• _Task list_:
• A. Answer these from the coupling-method passage:
(i) What reaction time range does it give as general?
(ii) For cross-coupling, what molar equivalent ratio of halogenated pyridine compound, halogenated aromatic compound, and SD is preferred?
(iii) What is likely to happen to the halogen atom when the usage amount of SD is increased?
• B. Reproduce the coupling-method passage word for word, everything from "With the coupling method" down to "above-described coupling target compounds.".

• _Provided text_:
===

There is also no particular limitation on the reaction time, and it is sufficient that the reaction time is set as appropriate depending on the reaction temperature, the types and amounts of the coupling target compounds, SD, and the reaction solvent, the reaction pressure, and the like. In general, the reaction time is 1 to 24 hours and preferably 1 to 6 hours.

Moreover, all of the agents required in the coupling method according to this embodiment, namely the coupling target compounds, SD, the reaction solvent, and the like, can be handled stably in an atmosphere, thus making it possible to perform the reaction under normal pressure conditions in an atmosphere. However, the reaction may also be performed in an inert gas atmosphere that is filled with argon gas, nitrogen gas, or the like, or under increased pressure or reduced pressure, and there is no particular limitation.

Here, when the coupling target compounds are reacted with SD, it is preferable that 1 to 4 ml of the reaction solvent is used with respect to 1 mmol of the coupling target compounds, and SD is reacted with the coupling target compounds in the reaction solvent under conditions where the ratio of the amount of the coupling target compounds to the amount of SD is 1:1 to 1:3. In a case of cross-coupling, it is preferable to prepare the halogenated pyridine compound, the halogenated aromatic compound, and SD such that a molar equivalent ratio therebetween is 1:1:1 to 1:1:3. The substance amount of SD herein means the substance amount in terms of the alkali metal contained in SD.

The usage amount of SD can be set as appropriate depending on the types and amounts of the starting materials and the reaction solvent, but the usage amount of SD may affect the halogenation ratio of the coupling product. For example, when a small amount of SD is used, halogen derived from the coupling target compounds is likely to remain in the coupling product, whereas, if the usage amount of SD is increased, halogen derived from the coupling target compounds is not likely to remain in the coupling product, and the halogen atom is likely to be substituted by a hydrogen atom. Therefore, it is preferable to adjust the amount of SD depending on the desired coupling product.

With the coupling method according to this embodiment, the pyridine compound represented by General Formula (III) is obtained. In the pyridine compound, an aromatic ring is linked to a pyridine ring through a carbon-carbon bond. The pyridine ring and the aromatic ring in the pyridine compound represented by General Formula (III) may have been subjected to substitution using a hydrocarbon group, and the hydrocarbon group is derived from the halogenated pyridine compound represented by General Formula (I) and the halogenated aromatic compound represented by General Formula (II), which are coupling target compounds. Furthermore, the pyridine ring or aromatic ring in the pyridine compound represented by General Formula (III) may have been subjected to substitution using a halogen atom, and the halogen atom is also derived from the above-described coupling target compounds.

===

• _Collected data_:
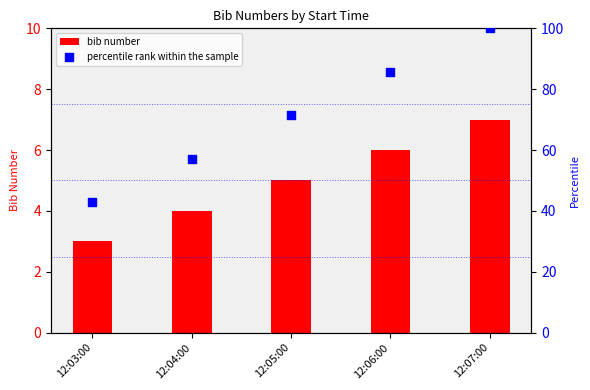

Which series has the widest spread of Y values?

percentile rank within the sample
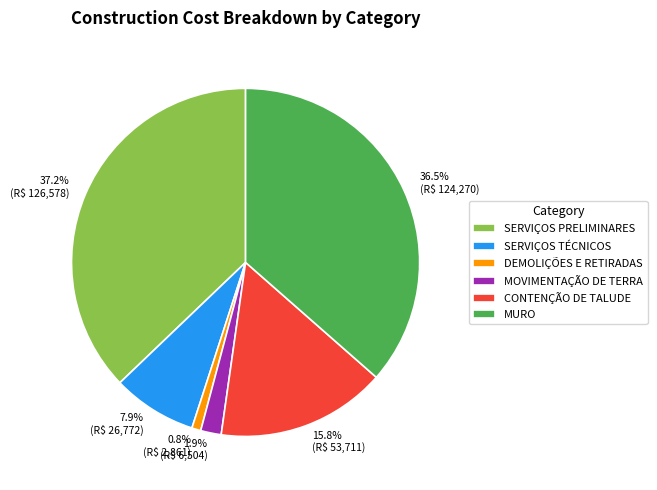

True or false: CONTENÇÃO DE TALUDE accounts for 16% of the total.

True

===

• _Answers to the tasks_:
• A.
(i) 1 to 24 hours, preferably 1 to 6 hours.
(ii) 1:1:1 to 1:1:3.
(iii) Halogen from the coupling target compounds is unlikely to remain in the coupling product, and the halogen atom is likely to be substituted by a hydrogen atom.

• B.
With the coupling method according to this embodiment, the pyridine compound represented by General Formula (III) is obtained. In the pyridine compound, an aromatic ring is linked to a pyridine ring through a carbon-carbon bond. The pyridine ring and the aromatic ring in the pyridine compound represented by General Formula (III) may have been subjected to substitution using a hydrocarbon group, and the hydrocarbon group is derived from the halogenated pyridine compound represented by General Formula (I) and the halogenated aromatic compound represented by General Formula (II), which are coupling target compounds. Furthermore, the pyridine ring or aromatic ring in the pyridine compound represented by General Formula (III) may have been subjected to substitution using a halogen atom, and the halogen atom is also derived from the above-described coupling target compounds.